SUPPLIED TEXT |
** start **
They walked into the dealership, inhaling that heady blend of fear, desperation, and volatile organic compounds. Depending on how they were dressed, they were either A) ignored until they tried to break into a locked vehicle or B) forced to sit in front of a sadist sales manager who had to know how, when, where and with whom they drove. And then it was time for a little one-on-one with a sales prevention officer.

There were a lot of ways this went wrong. There are car salesmen who will only speak to a female customer’s boyfriend or husband, or vice versa. Salesmen whose definition of product knowledge includes improvisation, science fiction and outright lies. And self-righteous sales associates who think it’s acceptable to treat their customers with condescension, contempt and disdain.

Occasionally, my car shopping friends encountered a good car salesperson: someone who didn’t smell like he was one missed payment from foreclosure. The salesman knew exactly what he was selling, handed them the keys, shut up and let them drive. That said, the chances of encountering one of these rare birds was about the same as finding an Ecuadorian Pale-Headed Brush Finch snacking on french fries under the Big Chicken in Marietta, Georgia.

I always told my acolytes and referrals: if you don’t know anything, neither a listener nor an inquisitor be. Later, when these advice insensitive car buyers realized they’d been talked into a piece of junk– my strong-willed sister’s adoption of a Suzuki Verona springs to mind– they only had themselves to blame. (As if.)

Anyway, once the test drive was over, the salesman sequestered them in the little room I call AHA (Abandon All Hope). After proffering false interest in their well-being (must get fives on that CSI survey), the salesman wrote numbers on disposable sheets. The potential customers were interrogated until they revealed exactly how much money they were willing to “invest” per month on a new car, and whether or not they were willing to transfer Junior into Community College to cover any shortfall.
** end **
INSTRUCTION 1 | From the car-dealership text, list everything the sales manager had to know about how customers drove.
INSTRUCTION 2 | According to the car-dealership text, why did the salesman show interest in the customers' well-being after the test drive?
INSTRUCTION 3 | Do these statements agree with the car-dealership text? (a) Good car salespeople were easy to find. (b) A good salesman let customers drive once he had handed them the keys. (c) Customers were pressed to say how much they would pay each month for a new car.

DATA ROWS |
** start **
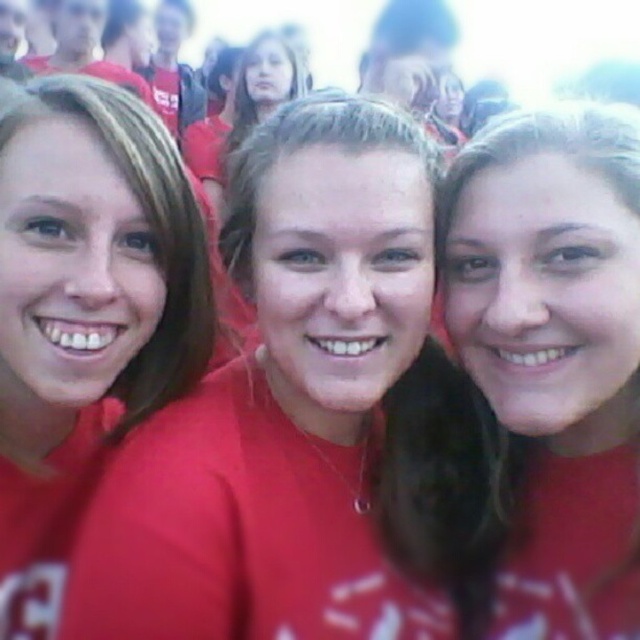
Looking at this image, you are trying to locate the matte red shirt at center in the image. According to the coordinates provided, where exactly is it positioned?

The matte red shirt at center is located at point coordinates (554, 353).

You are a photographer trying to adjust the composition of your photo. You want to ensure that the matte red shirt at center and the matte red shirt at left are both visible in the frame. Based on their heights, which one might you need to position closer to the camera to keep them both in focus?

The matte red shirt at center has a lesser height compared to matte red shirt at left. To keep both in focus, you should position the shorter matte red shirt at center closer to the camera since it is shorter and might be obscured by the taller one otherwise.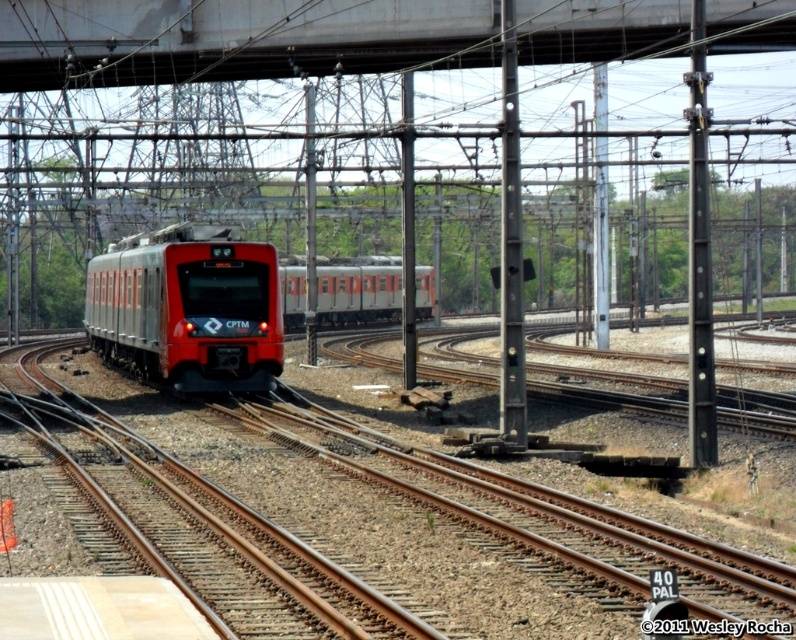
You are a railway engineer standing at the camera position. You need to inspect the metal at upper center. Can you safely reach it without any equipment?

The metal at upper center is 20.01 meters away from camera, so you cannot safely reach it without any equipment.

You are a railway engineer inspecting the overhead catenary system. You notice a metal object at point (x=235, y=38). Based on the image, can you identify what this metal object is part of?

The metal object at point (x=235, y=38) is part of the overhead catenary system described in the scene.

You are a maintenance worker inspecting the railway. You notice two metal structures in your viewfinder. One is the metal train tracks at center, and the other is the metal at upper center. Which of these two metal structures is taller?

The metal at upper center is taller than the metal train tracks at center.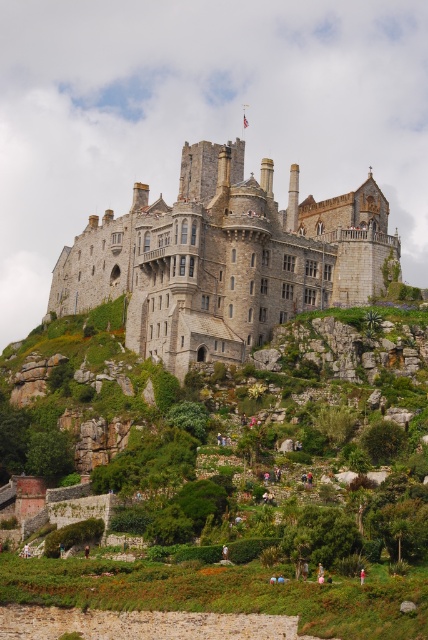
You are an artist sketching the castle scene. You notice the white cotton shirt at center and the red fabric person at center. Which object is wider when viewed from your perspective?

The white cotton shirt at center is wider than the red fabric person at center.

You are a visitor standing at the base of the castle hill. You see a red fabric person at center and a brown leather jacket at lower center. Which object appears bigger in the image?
** end **
TASK ANSWER 1 | How they drove, when they drove, where they drove, and with whom they drove.

TASK ANSWER 2 | The interest was false. The salesman showed it because he needed to get fives on the CSI survey.

TASK ANSWER 3 |
(a) No: "the chances of encountering one of these rare birds was about the same as finding an Ecuadorian Pale-Headed Brush Finch snacking on french fries under the Big Chicken in Marietta, Georgia."
(b) Yes: "handed them the keys, shut up and let them drive."
(c) Yes: "The potential customers were interrogated until they revealed exactly how much money they were willing to “invest” per month on a new car"